(Collected data)
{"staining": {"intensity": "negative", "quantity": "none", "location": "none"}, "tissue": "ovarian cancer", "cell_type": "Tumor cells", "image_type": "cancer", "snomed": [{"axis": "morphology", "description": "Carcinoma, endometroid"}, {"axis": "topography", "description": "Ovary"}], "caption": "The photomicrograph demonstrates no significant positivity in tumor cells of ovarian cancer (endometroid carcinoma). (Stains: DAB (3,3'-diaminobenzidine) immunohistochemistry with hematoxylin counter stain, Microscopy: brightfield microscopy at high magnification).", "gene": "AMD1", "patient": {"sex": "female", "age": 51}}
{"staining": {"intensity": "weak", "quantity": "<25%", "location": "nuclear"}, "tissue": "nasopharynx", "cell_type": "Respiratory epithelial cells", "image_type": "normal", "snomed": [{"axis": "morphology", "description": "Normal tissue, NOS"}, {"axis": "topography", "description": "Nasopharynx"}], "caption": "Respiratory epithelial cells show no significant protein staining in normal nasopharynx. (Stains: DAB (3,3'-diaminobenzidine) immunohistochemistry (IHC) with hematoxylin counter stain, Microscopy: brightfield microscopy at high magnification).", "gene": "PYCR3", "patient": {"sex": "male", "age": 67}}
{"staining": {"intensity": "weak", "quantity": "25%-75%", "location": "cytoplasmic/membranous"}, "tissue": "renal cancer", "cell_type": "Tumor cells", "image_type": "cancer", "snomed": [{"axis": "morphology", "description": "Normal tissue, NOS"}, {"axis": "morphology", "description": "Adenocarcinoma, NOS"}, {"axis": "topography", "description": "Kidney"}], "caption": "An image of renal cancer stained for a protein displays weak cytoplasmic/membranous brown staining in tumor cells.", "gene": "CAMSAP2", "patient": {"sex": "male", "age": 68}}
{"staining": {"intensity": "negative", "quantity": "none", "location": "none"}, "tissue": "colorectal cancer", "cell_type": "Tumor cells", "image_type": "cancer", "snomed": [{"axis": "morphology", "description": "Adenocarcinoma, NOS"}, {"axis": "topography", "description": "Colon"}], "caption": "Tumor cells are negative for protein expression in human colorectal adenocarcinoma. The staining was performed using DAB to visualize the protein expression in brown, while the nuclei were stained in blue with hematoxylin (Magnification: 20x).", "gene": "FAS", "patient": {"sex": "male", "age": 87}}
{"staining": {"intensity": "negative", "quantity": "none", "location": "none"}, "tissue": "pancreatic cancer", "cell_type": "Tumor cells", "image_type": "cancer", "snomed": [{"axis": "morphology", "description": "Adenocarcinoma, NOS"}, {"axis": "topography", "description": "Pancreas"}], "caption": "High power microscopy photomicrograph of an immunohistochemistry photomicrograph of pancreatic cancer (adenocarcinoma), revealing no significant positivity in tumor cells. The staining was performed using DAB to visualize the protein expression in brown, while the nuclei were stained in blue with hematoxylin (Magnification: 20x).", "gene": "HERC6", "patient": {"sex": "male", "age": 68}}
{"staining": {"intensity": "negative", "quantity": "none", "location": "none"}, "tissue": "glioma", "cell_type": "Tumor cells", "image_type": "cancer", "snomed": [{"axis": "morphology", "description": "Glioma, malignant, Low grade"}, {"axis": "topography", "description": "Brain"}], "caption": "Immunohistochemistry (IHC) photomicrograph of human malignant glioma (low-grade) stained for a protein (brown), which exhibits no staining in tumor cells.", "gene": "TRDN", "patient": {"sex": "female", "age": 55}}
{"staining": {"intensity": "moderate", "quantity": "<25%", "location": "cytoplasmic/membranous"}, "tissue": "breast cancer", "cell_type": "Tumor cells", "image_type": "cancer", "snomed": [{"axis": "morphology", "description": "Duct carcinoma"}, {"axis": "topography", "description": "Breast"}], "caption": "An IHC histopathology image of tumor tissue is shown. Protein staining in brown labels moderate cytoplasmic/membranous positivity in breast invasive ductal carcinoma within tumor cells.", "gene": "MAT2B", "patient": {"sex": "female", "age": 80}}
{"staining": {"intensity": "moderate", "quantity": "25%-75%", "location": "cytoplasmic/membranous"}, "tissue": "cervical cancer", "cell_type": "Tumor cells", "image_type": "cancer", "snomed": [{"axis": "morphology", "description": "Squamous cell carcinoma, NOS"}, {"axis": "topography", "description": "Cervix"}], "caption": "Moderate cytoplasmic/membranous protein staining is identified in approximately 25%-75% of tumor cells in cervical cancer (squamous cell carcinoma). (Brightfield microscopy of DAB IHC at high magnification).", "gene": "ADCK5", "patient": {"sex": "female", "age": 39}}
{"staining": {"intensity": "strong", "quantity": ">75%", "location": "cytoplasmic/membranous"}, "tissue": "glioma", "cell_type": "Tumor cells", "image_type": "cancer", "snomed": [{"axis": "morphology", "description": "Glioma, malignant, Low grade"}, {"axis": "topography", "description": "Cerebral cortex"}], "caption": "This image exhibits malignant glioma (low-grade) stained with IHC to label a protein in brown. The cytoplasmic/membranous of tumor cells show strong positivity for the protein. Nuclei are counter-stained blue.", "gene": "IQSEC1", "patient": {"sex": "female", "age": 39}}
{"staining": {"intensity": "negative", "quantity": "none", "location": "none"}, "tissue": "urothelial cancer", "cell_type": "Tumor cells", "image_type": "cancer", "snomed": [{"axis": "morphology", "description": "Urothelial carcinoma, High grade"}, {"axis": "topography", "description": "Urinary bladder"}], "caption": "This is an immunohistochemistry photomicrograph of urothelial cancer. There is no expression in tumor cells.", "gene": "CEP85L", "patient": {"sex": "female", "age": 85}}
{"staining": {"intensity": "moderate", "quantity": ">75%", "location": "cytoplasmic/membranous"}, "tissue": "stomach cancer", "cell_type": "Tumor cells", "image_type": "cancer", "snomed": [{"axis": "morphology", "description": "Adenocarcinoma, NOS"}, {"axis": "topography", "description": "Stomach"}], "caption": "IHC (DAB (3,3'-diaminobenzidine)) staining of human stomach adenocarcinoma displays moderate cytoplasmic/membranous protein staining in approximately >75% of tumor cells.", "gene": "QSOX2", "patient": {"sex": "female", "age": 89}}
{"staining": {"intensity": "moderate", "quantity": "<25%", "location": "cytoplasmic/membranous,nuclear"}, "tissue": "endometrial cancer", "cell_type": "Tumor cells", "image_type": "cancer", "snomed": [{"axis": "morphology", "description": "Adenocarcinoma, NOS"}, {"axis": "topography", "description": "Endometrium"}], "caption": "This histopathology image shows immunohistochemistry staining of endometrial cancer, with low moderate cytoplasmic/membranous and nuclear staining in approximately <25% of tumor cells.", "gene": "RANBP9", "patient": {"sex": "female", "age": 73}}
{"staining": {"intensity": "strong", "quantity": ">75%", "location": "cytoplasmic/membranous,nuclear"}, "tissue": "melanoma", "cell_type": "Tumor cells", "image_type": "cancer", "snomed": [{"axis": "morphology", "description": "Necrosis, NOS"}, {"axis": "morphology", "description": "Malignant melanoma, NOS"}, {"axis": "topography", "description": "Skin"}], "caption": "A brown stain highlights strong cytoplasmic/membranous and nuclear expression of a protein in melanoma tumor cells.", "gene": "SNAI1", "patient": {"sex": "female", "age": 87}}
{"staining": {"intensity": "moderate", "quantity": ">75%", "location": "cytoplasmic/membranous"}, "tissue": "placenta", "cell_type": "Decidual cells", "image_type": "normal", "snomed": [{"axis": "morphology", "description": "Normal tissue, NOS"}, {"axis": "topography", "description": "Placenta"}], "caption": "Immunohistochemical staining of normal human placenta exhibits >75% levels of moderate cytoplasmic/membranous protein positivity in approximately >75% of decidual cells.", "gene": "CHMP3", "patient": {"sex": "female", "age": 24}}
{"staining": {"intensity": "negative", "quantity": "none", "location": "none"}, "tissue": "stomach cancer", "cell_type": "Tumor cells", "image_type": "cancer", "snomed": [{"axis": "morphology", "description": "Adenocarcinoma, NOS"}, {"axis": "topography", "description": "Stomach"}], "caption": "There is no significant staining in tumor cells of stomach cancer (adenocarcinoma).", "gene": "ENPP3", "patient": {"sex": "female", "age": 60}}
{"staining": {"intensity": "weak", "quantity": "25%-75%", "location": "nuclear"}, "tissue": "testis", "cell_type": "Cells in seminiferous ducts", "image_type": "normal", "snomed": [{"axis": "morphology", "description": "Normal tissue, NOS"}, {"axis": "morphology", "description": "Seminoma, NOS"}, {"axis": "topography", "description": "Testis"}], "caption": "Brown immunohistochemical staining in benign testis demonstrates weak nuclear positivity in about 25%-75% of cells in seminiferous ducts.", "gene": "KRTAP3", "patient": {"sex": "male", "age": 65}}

*WORK REQUEST*: From the data above, return every line from the line that has "image of renal" up to and including the line that has "cells are negative", exactly.

*OUTPUT FOR THIS EXERCISE*:
{"staining": {"intensity": "weak", "quantity": "25%-75%", "location": "cytoplasmic/membranous"}, "tissue": "renal cancer", "cell_type": "Tumor cells", "image_type": "cancer", "snomed": [{"axis": "morphology", "description": "Normal tissue, NOS"}, {"axis": "morphology", "description": "Adenocarcinoma, NOS"}, {"axis": "topography", "description": "Kidney"}], "caption": "An image of renal cancer stained for a protein displays weak cytoplasmic/membranous brown staining in tumor cells.", "gene": "CAMSAP2", "patient": {"sex": "male", "age": 68}}
{"staining": {"intensity": "negative", "quantity": "none", "location": "none"}, "tissue": "colorectal cancer", "cell_type": "Tumor cells", "image_type": "cancer", "snomed": [{"axis": "morphology", "description": "Adenocarcinoma, NOS"}, {"axis": "topography", "description": "Colon"}], "caption": "Tumor cells are negative for protein expression in human colorectal adenocarcinoma. The staining was performed using DAB to visualize the protein expression in brown, while the nuclei were stained in blue with hematoxylin (Magnification: 20x).", "gene": "FAS", "patient": {"sex": "male", "age": 87}}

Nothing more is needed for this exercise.